ACTION ITEM:
Each entry below is to be transcribed exactly; pictures are not copied.

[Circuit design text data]
+ + +
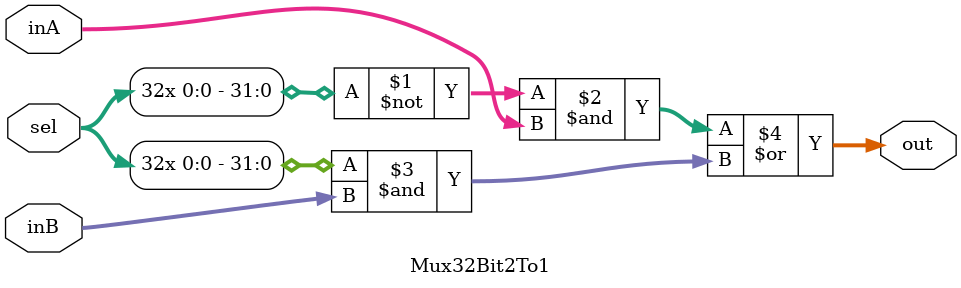
<source format=v>
`timescale 1ns / 1ps


module Mux32Bit2To1(out, inA, inB, sel);

    output [31:0] out;
    
    input [31:0] inA;
    input [31:0] inB;
    input sel;

    /* Fill in the implementation here ... */ 
    assign out = (~{32{sel}} & inA) | ({32{sel}} & inB);

endmodule

</source>
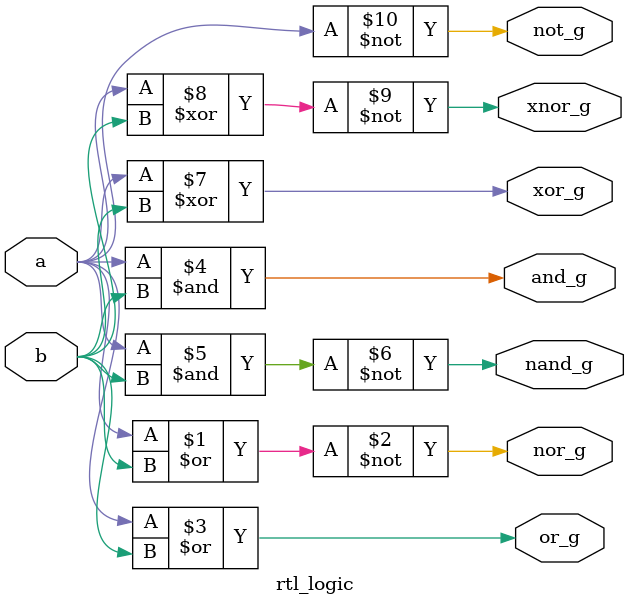
<source format=v>
module rtl_logic(a,b,not_g,nor_g,or_g,and_g,nand_g,xor_g,xnor_g);
    input a,b;
    output not_g,nor_g,or_g,and_g,nand_g,xor_g,xnor_g;
    not (not_g,a);
    nor (nor_g,a,b);
    or (or_g,a,b);
    and(and_g,a,b);
    nand (nand_g,a,b);
    xor (xor_g,a,b);
    xnor (xnor_g,a,b);
endmodule

</source>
+ + +
RESPONSE TO THIS TASK:
<source format=v>
`timescale 1ns / 1ps


module Mux32Bit2To1(out, inA, inB, sel);

    output [31:0] out;
    
    input [31:0] inA;
    input [31:0] inB;
    input sel;

    /* Fill in the implementation here ... */ 
    assign out = (~{32{sel}} & inA) | ({32{sel}} & inB);

endmodule

</source>
<source format=v>
module rtl_logic(a,b,not_g,nor_g,or_g,and_g,nand_g,xor_g,xnor_g);
    input a,b;
    output not_g,nor_g,or_g,and_g,nand_g,xor_g,xnor_g;
    not (not_g,a);
    nor (nor_g,a,b);
    or (or_g,a,b);
    and(and_g,a,b);
    nand (nand_g,a,b);
    xor (xor_g,a,b);
    xnor (xnor_g,a,b);
endmodule

</source>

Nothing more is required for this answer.